# Reduce ATM to the language of TM encodings concatenated by a string where the TM accepts both the string and its reverse

Prove that the language $LM =\{\langle M,x\rangle\mid \ M \text{ accepts }x\text{ and rev}(x) \}$, where $\mathrm{rev}(x)$ is the reverse of the string $x$, is undecidable with a reduction from $A_{\mathrm{TM}}$. Note that the empty string belongs to $LM$.

• Nice question! What are your thoughts? Have you attempted to prove it? – Yuval Filmus Mar 25 '18 at 13:10
Forget the similarity between $$LM$$ and $$A_{\mathrm{TM}}$$, and for an input $$\langle M,x\rangle$$ of the reduction, try to build a new TM $$N$$ such that $$M$$ accepts $$x$$ if and only if $$N$$ accepts $$0$$, i.e. $$\langle N,0\rangle\in LM$$.
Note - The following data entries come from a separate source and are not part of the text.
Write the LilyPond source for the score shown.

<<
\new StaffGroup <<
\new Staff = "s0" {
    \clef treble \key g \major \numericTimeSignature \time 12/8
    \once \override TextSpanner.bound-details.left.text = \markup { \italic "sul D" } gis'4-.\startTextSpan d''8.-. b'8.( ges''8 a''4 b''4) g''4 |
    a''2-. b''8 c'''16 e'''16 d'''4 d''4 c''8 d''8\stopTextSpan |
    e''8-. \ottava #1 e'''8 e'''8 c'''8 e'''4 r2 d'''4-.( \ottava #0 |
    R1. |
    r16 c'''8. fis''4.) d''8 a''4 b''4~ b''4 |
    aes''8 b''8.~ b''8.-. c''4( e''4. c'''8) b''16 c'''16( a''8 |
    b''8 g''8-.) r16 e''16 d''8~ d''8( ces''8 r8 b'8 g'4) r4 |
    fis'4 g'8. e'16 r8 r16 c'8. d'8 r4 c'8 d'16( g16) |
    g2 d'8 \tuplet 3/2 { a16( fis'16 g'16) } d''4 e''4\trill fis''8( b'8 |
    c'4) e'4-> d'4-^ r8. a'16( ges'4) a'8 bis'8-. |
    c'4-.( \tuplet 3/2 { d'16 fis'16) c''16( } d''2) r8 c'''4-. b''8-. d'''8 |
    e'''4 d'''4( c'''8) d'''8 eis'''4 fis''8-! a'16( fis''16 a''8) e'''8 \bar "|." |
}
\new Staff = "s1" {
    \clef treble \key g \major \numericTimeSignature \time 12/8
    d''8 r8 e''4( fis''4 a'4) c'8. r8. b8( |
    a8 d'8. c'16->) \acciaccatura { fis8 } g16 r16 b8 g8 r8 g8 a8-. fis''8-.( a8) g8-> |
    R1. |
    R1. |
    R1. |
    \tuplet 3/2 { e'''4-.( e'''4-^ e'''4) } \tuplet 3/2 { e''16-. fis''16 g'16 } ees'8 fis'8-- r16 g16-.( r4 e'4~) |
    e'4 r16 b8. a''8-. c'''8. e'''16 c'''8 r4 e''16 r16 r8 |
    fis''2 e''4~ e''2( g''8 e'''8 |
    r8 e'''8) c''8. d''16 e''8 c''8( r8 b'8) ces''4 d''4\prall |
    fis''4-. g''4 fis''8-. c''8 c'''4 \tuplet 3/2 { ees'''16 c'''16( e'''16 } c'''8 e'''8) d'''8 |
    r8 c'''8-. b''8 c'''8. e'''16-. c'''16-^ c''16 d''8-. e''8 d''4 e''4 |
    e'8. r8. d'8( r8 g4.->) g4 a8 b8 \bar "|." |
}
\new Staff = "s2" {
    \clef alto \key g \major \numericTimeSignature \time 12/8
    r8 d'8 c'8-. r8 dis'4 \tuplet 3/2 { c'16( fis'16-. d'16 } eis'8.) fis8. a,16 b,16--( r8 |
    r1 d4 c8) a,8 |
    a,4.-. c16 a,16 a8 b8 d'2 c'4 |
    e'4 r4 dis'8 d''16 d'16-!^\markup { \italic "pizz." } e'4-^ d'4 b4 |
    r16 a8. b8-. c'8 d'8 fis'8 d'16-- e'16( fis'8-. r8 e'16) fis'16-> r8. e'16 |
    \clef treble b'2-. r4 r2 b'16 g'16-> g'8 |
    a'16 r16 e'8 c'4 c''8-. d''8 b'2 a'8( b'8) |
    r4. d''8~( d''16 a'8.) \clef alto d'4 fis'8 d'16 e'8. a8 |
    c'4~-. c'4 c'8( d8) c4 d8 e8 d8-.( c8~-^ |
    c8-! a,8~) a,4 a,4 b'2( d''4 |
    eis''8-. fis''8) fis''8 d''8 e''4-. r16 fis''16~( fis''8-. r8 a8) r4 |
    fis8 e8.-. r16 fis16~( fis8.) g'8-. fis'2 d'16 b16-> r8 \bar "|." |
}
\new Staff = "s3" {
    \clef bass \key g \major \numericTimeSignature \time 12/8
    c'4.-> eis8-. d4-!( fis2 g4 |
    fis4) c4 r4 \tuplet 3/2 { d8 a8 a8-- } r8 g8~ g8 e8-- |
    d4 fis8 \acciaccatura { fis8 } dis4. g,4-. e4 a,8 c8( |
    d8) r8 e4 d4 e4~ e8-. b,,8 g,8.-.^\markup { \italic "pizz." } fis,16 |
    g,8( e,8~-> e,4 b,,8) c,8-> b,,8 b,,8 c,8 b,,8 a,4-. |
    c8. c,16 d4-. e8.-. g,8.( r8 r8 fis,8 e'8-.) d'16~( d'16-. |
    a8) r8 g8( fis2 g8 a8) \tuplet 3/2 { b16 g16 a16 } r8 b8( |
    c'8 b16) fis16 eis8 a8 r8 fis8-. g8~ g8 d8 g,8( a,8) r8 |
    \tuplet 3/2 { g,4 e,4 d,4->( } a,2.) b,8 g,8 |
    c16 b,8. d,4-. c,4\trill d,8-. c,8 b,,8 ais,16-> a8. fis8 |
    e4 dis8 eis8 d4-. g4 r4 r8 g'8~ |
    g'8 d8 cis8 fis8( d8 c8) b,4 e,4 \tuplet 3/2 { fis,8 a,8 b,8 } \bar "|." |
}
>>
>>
Given $$\langle M,x\rangle$$, build a TM $$N_{M,x}$$ that on any input always simulates $$M$$ on $$x$$. Therefore if $$M$$ accepts $$x$$, $$N_{M,x}$$ accepts everything, otherwise $$N_{M,x}$$ rejects anything. Now we can see $$M$$ accepts $$x$$ if and only if $$N_{M,x}$$ accepts $$0$$, i.e. $$\langle N_{M,x},0\rangle\in LM$$. All above completes the reduction.